I'm not saying you should absolutely take it to a pro. I offered a lot of useful advice based on experience. One of those pieces of advices is that IF the seating is rounded, THEN you SHOULD take it to a pro. It is still valid. No way you're going to get a rounded bottom corrected using files.

In the meantime, find an ⅛" micro-chisel (it'll be way more expensive than you think) or get an ¼" and get it grinded to ⅛" if you know how to do it properly.

Good luck with the repair.


Pierre
www.torvisse.com


----------



## THRobinson (Jun 29, 2014)

I should be ok... the Squier forum and using a straight edge indicated a flat bottom. Tried to use my fret rocker, but just a hair too thick to fit in there. When I still couldn't get the rocking to stop I put some 600grit paper on the fretboard and went back and forth across that to add a small arch to the bottom of the nut to match the board radius, and still rocked. Again, was a cheap GFS bone nut, practice nut basically. Planning to eventually get a Tusq or Brass top nut, but probably best to figure this out first. 
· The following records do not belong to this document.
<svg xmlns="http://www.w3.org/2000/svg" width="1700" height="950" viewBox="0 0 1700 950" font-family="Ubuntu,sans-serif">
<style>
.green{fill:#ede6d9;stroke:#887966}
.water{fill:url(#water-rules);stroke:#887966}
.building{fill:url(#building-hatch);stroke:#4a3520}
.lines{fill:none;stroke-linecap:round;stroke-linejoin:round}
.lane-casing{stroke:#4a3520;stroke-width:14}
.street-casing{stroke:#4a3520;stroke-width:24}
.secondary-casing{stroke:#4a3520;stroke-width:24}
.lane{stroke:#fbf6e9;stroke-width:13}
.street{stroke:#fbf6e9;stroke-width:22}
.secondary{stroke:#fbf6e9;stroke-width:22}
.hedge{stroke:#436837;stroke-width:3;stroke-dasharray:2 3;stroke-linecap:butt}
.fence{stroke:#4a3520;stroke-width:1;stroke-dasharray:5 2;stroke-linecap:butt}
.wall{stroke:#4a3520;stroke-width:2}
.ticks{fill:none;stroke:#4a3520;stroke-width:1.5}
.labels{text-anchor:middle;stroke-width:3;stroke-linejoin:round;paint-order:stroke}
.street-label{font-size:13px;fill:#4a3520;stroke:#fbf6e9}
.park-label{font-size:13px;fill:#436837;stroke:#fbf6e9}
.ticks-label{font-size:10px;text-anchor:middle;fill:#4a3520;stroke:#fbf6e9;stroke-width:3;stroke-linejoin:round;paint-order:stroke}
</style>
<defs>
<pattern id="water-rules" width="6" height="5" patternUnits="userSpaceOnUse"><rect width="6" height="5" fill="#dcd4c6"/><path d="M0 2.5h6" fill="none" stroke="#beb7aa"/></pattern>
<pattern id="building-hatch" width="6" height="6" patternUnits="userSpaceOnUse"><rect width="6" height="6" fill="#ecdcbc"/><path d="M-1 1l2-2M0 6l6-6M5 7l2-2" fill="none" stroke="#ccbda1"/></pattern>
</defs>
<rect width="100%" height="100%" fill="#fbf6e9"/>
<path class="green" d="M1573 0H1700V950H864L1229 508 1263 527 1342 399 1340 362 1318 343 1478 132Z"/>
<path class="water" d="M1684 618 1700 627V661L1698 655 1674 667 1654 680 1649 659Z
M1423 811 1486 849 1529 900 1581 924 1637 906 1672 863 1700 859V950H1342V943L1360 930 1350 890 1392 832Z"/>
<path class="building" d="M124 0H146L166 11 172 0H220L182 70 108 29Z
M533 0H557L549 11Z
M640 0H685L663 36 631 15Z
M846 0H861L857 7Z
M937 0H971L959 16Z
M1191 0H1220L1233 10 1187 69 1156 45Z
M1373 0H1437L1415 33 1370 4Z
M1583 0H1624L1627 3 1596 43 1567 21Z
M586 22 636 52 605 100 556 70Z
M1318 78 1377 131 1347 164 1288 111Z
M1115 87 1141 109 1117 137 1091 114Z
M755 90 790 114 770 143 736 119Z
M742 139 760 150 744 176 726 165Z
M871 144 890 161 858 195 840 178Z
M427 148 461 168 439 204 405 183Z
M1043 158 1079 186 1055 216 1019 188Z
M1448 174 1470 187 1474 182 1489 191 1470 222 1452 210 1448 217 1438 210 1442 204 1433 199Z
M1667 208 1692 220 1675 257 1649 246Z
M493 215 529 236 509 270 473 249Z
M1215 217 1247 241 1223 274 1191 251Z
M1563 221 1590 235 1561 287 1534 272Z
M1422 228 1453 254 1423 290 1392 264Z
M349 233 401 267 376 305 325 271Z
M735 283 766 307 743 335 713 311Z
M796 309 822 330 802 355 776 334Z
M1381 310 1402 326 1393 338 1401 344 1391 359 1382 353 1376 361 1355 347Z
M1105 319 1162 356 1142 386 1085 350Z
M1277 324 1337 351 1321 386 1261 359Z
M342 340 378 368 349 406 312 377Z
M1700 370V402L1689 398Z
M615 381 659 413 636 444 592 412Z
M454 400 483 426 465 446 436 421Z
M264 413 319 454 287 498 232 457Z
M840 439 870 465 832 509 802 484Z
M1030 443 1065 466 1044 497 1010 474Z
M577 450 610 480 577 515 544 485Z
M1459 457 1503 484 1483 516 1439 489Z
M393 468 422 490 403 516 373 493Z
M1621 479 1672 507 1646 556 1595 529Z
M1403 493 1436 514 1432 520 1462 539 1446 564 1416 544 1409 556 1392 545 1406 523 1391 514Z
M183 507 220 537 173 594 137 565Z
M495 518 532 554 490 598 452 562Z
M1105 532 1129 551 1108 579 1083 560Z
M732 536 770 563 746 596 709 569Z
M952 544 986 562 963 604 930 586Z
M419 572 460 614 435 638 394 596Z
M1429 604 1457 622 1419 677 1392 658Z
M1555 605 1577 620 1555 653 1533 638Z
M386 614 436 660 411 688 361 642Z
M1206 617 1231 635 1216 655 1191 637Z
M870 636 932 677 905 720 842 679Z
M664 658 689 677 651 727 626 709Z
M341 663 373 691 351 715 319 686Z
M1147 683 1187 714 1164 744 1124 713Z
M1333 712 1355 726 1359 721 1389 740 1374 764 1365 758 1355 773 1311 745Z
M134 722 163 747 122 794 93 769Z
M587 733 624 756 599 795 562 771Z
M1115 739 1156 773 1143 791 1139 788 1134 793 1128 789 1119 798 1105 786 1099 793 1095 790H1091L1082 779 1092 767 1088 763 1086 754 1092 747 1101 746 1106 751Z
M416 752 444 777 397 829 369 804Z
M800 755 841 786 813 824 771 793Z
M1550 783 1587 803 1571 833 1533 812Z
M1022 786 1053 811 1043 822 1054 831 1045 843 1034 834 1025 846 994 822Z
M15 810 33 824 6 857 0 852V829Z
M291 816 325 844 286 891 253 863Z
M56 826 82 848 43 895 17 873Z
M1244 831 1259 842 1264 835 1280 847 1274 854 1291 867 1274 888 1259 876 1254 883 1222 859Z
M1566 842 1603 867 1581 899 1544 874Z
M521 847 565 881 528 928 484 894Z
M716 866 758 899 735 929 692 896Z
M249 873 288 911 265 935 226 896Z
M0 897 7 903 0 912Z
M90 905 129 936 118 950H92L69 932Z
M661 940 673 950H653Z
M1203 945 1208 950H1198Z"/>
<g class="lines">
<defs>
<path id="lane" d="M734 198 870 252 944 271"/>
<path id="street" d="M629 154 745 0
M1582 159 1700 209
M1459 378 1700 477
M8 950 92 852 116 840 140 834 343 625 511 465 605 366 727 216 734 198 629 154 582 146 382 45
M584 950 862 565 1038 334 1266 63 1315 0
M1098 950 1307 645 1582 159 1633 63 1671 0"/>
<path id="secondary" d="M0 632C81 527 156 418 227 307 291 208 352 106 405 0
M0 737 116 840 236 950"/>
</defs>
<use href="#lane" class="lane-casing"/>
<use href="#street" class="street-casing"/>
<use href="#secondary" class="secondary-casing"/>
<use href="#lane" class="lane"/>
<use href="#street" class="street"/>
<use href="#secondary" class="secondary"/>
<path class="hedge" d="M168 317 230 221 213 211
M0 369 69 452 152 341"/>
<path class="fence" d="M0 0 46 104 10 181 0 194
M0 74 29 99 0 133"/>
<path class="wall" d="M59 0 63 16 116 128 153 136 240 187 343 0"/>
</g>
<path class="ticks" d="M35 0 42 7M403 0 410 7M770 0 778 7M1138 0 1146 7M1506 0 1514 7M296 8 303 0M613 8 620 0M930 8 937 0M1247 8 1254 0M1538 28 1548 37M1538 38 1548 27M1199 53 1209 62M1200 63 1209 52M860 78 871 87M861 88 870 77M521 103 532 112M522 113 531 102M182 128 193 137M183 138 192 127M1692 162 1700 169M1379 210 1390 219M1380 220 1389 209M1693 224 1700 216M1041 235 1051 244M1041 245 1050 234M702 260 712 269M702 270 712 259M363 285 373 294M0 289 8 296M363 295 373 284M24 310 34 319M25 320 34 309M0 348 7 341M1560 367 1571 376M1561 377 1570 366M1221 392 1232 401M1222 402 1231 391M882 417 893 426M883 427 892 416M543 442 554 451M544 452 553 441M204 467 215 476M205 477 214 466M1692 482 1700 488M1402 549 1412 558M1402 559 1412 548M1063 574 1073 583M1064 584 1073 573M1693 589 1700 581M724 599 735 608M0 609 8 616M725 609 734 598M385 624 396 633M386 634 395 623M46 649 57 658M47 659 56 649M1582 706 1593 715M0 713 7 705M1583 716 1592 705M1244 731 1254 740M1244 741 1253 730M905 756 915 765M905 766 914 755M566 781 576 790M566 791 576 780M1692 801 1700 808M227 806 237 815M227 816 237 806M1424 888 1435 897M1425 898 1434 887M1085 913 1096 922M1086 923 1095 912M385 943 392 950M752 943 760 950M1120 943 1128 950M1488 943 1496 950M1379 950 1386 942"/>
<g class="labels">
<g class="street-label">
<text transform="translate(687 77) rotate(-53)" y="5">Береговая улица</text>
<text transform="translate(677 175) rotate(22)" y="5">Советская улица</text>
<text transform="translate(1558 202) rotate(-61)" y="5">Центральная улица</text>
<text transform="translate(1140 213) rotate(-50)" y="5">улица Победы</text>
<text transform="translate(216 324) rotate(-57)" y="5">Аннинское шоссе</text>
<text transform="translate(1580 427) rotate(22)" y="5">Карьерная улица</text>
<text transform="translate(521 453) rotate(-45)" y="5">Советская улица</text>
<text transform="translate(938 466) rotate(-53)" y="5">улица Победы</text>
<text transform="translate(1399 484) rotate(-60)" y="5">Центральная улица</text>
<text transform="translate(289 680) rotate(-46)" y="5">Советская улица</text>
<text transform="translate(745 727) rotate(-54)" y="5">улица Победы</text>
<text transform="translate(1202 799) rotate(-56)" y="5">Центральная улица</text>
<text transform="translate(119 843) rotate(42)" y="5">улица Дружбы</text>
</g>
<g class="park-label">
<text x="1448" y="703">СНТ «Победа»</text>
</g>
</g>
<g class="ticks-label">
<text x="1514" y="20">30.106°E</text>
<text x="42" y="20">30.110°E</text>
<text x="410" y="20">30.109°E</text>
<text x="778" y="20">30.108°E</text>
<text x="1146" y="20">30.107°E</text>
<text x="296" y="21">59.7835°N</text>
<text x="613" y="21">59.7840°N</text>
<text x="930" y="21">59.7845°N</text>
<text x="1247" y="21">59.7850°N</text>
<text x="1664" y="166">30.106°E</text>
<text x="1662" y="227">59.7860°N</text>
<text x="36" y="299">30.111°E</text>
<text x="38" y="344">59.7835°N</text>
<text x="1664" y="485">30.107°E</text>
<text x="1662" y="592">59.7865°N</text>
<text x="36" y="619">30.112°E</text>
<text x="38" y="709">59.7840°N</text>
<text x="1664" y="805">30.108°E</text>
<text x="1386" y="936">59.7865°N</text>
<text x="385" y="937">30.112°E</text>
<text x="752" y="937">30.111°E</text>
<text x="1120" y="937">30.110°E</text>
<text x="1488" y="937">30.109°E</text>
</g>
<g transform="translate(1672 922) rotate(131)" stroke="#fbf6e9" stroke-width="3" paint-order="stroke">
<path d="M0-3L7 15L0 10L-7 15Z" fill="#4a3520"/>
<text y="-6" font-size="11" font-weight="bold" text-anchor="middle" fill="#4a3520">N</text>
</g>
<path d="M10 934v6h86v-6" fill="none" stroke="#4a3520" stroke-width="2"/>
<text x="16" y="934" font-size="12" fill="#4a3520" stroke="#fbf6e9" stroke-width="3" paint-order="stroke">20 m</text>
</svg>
Not sure if any good, but Irwin has a $10 chisel that's 1/8". Says "precision" but some manufacturers are pretty lose with that term 

https://www.amazon.ca/Irwin-Marples-Chisel-BlueChip-Beveled/dp/B000RFYZLI/ref=sr_1_1?ie=UTF8&qid=1545409362&sr=8-1&keywords=1/8+irwin+chisel

Though if the saddle were rounded, there is always the Tusq nuts for rounded saddles. Just file off the middle notch until sits properly, though the gap must affect the tone.

https://www.amazon.ca/GraphTech-PQ5...ocphy=9001003&hvtargid=pla-434814917759&psc=1


----------



## Ayr Guitars (Oct 24, 2016)

The only place I’ve seen these files is StewMac and Philly Luthier Supply. But, the latter’s are metric width, 2mm and 3mm set. A standard Fender nut will be 1/8”. 
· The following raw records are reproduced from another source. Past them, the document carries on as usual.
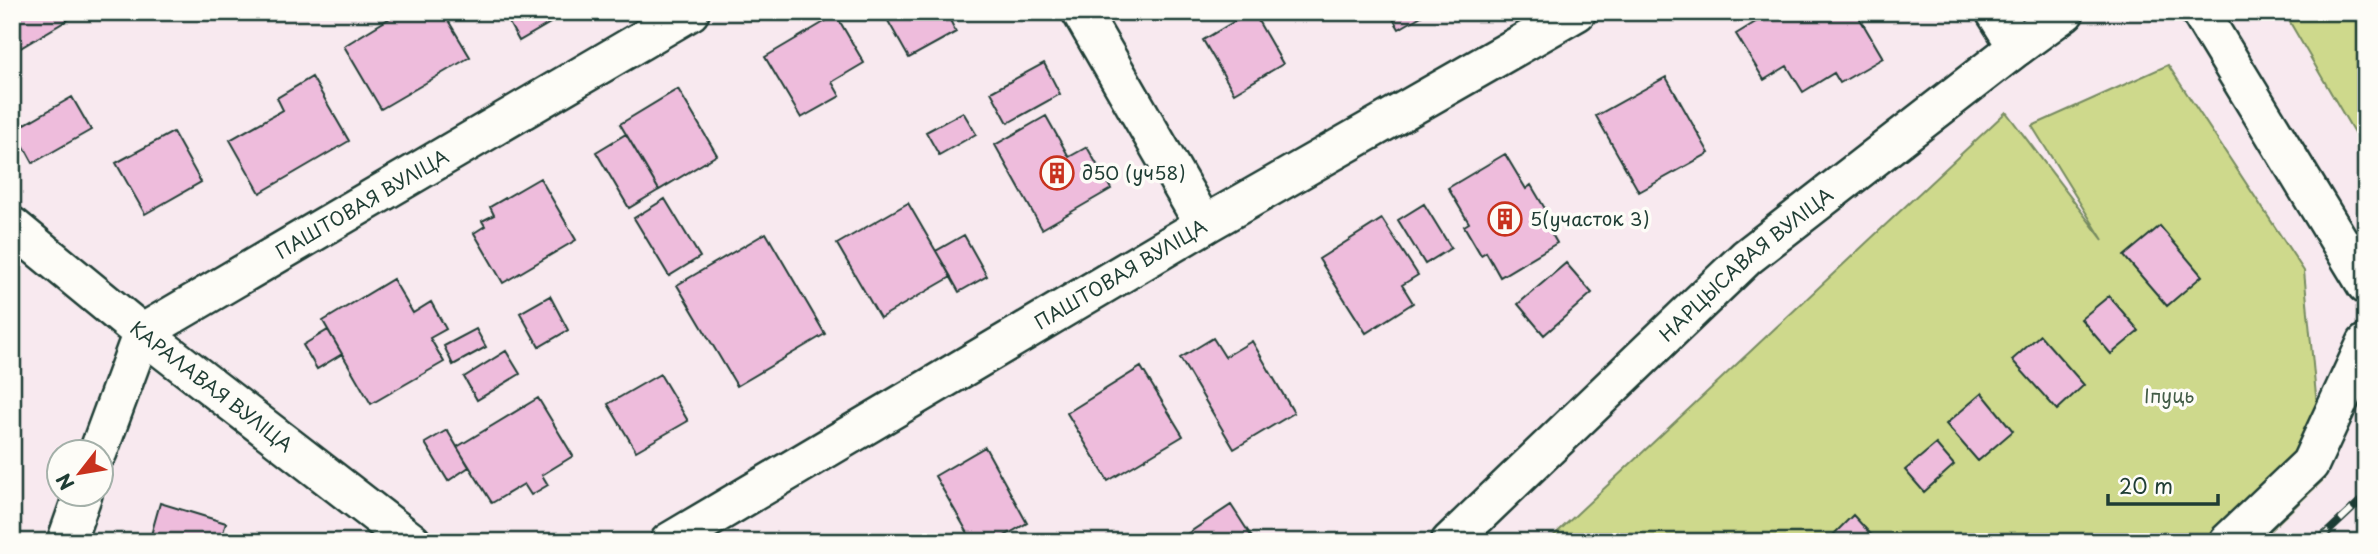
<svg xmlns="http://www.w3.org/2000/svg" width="2378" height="554" font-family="'Playpen Sans',sans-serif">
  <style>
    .green { fill: #ced98c; stroke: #768b60; stroke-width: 2 }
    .building { fill: #eebcdc; stroke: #1f3d34; stroke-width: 2 }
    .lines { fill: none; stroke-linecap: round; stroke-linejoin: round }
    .minor-casing { stroke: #1f3d34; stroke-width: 42 }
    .minor { stroke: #fdfcf7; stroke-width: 37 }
    .rail-casing { stroke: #1f3d34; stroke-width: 8 }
    .rail { stroke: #fdfcf7; stroke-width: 5; stroke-dasharray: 16; stroke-linecap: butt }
    .labels { text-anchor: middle; stroke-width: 7; stroke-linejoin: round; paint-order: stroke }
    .poi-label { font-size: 19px; fill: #1f3d34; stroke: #fdfcf7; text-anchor: start }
    .street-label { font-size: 19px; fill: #1f3d34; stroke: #fdfcf7 }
    .park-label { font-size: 19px; fill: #425c46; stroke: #fdfcf7 }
  </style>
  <rect width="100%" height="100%" fill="#f8e9ef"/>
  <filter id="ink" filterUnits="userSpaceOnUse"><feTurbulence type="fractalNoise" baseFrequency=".0143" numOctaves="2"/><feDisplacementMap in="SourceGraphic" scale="14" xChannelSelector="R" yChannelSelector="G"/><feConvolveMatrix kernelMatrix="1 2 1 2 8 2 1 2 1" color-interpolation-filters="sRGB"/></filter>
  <g filter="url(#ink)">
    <!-- green -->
    <path class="green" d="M2284 12H2366V156L2359 141Z
      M2168 65 2304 271 2324 479 2258 542H1547L2006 112 2103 240 2032 126Z"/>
    <!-- building -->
    <path class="building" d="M12 12H81L12 53Z
      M400 12H443L470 57 381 109 344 46Z
      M503 12H569L519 41Z
      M883 12H964L950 20 956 32 909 58Z
      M1250 12H1253L1283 64 1234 93 1203 40Z
      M1389 12H1428L1399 29Z
      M1772 12H1856L1883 58 1840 83 1834 73 1803 92 1787 66 1764 80 1736 34Z
      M836 15 864 63 832 82 840 96 801 118 765 57Z
      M1044 63 1060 94 1008 123 991 92Z
      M312 77 349 141 260 193 230 140 283 110 277 98Z
      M1666 77 1709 153 1639 192 1596 116Z
      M678 89 717 155 659 190 620 124Z
      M72 97 91 130 33 163 15 130Z
      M963 112 976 134 939 155 926 132Z
      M1046 116 1069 157 1087 147 1111 189 1042 229 995 145Z
      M173 132 201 182 145 214 116 163Z
      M626 134 659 190 629 208 596 152Z
      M1505 154 1526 189 1531 185 1547 212 1541 215 1557 243 1500 277 1486 252 1481 255 1464 226 1469 223 1448 188Z
      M540 178 576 240 503 283 474 233 485 226 482 221 494 215 490 207Z
      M665 199 700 257 669 276 634 218Z
      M908 203 951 277 880 318 837 244Z
      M1424 204 1451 248 1425 264 1398 220Z
      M1382 219 1418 275 1402 285 1413 303 1366 333 1319 259Z
      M2160 226 2202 276 2167 306 2124 256Z
      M766 233 825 334 737 386 677 285Z
      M964 235 987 276 959 292 936 251Z
      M1566 263 1592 293 1544 335 1518 304Z
      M393 279 413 313 431 302 446 329 430 338 444 362 371 404 323 321Z
      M550 296 568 330 539 347 520 313Z
      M2109 296 2139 331 2111 354 2081 319Z
      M476 329 486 347 453 365 444 346Z
      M328 330 342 354 317 369 303 345Z
      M2040 335 2084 385 2057 410 2012 360Z
      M1213 338 1225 357 1252 341 1294 413 1234 449 1180 358Z
      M506 351 520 374 477 400 464 377Z
      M1141 367 1183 436 1108 481 1067 413Z
      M660 374 688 421 636 451 608 404Z
      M1982 393 2013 431 1978 461 1946 424Z
      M538 398 573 456 542 475 548 485 531 495 524 484 492 503 457 447Z
      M447 430 469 467 448 481 425 443Z
      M1936 444 1954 465 1924 492 1905 470Z
      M985 447 1027 523 994 542H973L935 476Z
      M160 503 226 523 220 542H149Z
      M1231 505 1255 542H1175Z
      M1853 515 1878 542H1826Z"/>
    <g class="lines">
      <defs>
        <g id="minor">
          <path d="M1081 12 1204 225"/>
          <path d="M1995 12 2017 47"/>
          <path d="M2200 12 2366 285"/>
          <path id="s1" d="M12 226 142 333 412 542"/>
          <path id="s2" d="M98 452 142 333 690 12"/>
          <path d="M66 542 83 494"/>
          <path id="s3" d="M669 542 1204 225 1577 12"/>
          <path id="s4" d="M1450 542 1747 257 2017 47 2065 12"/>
          <path d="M2228 542 2310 464 2366 343"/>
        </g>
      </defs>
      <!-- minor casing -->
      <use href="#minor" class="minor-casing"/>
      <!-- minor -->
      <use href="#minor" class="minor"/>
      <defs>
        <path id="rail" d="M2317 542 2366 496"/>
      </defs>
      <!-- rail casing -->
      <use href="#rail" class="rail-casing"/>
      <!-- rail -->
      <use href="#rail" class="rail"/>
    </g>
  </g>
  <!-- icons -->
  <defs>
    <symbol id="building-ring" viewBox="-11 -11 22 22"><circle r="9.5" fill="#fdfcf7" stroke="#c8321e" stroke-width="1.5"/><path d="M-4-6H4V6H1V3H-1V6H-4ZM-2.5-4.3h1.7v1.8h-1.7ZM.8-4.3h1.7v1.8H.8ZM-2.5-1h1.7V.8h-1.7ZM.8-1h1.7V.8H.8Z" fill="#c8321e"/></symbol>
  </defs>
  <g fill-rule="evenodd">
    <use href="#building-ring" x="1038" y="154" width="38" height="38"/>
    <use href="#building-ring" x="1486" y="200" width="38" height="38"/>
  </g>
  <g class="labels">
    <!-- poi labels -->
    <g class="poi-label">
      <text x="1082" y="180">д50 (уч58)</text>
      <text x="1530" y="226">5(участок 3)</text>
    </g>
    <!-- street labels -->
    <g class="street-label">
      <text dy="7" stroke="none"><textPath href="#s2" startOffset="382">ПАШТОВАЯ ВУЛІЦА</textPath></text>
      <text dy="7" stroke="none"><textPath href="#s4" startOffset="406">НАРЦЫСАВАЯ ВУЛІЦА</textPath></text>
      <text dy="7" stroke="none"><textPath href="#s3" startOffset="525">ПАШТОВАЯ ВУЛІЦА</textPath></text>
      <text dy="7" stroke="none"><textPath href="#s1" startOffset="256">КАРАЛАВАЯ ВУЛІЦА</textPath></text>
    </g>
    <!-- park labels -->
    <g class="park-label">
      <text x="2169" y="403">Іпуць</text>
    </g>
  </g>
  <!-- margin -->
  <rect width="2378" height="554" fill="none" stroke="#fdfcf7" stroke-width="42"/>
  <rect x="21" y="21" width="2336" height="512" fill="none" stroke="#1f3d34" stroke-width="2.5" filter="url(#ink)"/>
  <!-- north arrow -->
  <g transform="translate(80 473) rotate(239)"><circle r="33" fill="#fdfcf7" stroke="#a4b0a9" stroke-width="2"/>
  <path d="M0-5L12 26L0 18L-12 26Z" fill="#c8321e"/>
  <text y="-10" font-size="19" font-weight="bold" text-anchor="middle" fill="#1f3d34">N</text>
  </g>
  <!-- scale -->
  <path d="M2108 494v10h110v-10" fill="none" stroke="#1f3d34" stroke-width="3.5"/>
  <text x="2119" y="494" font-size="21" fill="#1f3d34" stroke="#fdfcf7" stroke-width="5" paint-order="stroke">20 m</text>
</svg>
Acoustic bridge saddle slot files - set of 2


----------



## alwaysflat (Feb 14, 2016)

A diy might go and get a 1/8" steel flat bar at the local big box for 10 bucks and put a good little chisel grind to it. 
Cheep steel, but in a pinch ...


----------



## THRobinson (Jun 29, 2014)

Ya, my nut is 3.47mm... 1/8" is 3.175mm so metric files or a 1/8" file/chisel, neither will be an exact fit anyways.

I think I may however order the chisel, since I think for nut slot cleaning I'll use the file so very rarely... the chisel I can use for a few other things as well.

Cheap file ground, I may try. We do have a grinder here buried somewhere, been years since I touched it but, can get files somewhat cheap at least.

When my family moved, my Dad was getting pretty on in age so, for the most part all his tools and equipment they just showed into a big pile and left it for the past 10yrs. Tools are mine now, but, it's been a long slow process trying to sort out junk from good, and in some cases, like the router table, I found half of it but not the other. :S

To give an example of how piled up it is... I found a full sized bandsaw a few months ago. Ya... a bandsaw. No idea he even had one, never been used. Brand new and in a pile.


----------